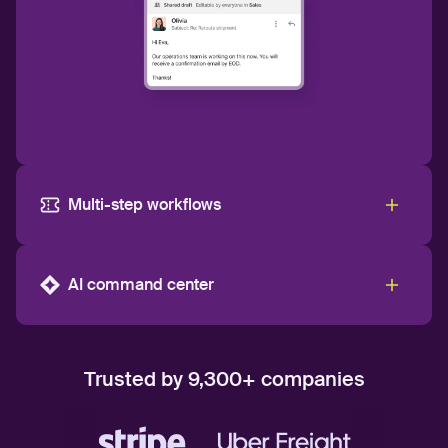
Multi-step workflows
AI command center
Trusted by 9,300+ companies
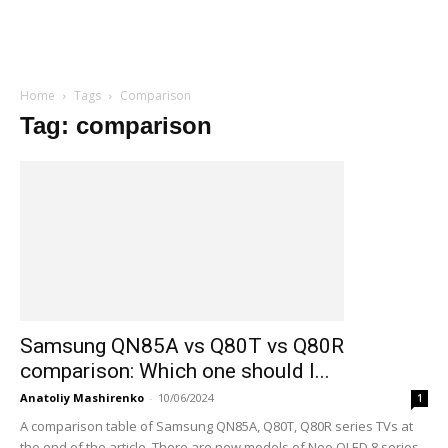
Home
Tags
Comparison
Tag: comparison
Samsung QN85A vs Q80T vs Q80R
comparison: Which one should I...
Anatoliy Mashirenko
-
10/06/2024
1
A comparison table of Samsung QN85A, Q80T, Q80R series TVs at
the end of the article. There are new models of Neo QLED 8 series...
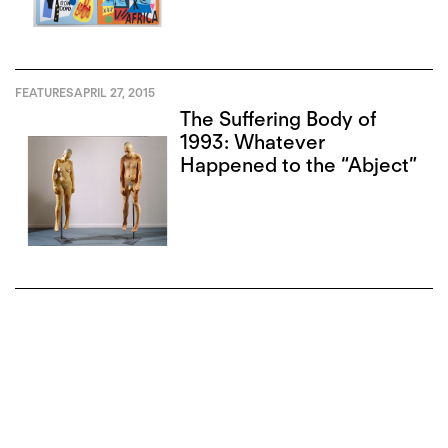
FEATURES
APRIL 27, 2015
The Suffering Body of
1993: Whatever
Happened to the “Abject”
::::::
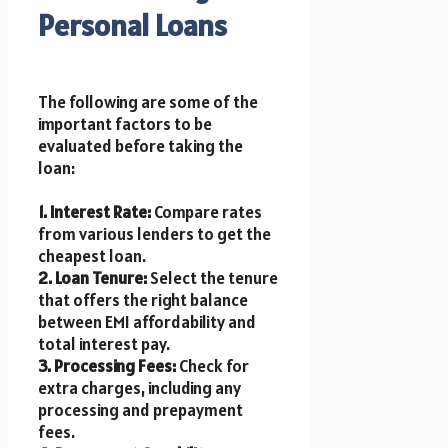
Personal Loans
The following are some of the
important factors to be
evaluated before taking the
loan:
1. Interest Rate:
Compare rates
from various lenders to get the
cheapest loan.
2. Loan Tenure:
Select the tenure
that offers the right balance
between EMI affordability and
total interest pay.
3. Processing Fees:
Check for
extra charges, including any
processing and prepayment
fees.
::::::
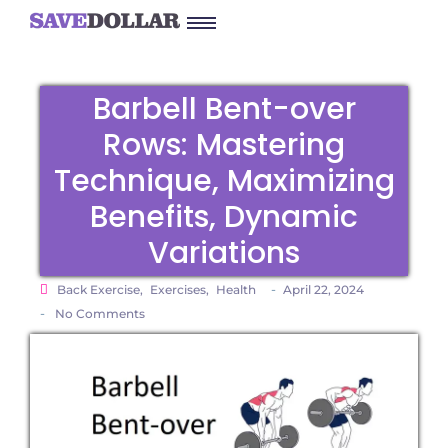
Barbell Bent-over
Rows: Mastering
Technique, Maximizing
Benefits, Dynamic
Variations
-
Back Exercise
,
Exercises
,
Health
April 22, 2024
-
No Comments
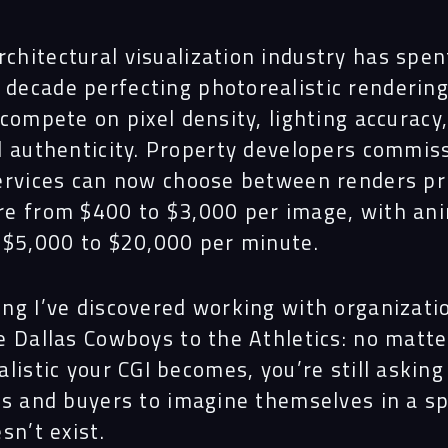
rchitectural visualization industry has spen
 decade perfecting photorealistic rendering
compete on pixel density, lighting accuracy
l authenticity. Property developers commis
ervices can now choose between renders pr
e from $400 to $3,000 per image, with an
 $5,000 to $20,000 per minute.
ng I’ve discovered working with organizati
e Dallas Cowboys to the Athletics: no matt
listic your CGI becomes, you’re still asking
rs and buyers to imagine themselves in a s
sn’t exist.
::::::
__ASSIGNMENT__
In the listing above, show every line with the word "Samsung".

__SOLUTION TO THIS EXERCISE__
Samsung QN85A vs Q80T vs Q80R
A comparison table of Samsung QN85A, Q80T, Q80R series TVs at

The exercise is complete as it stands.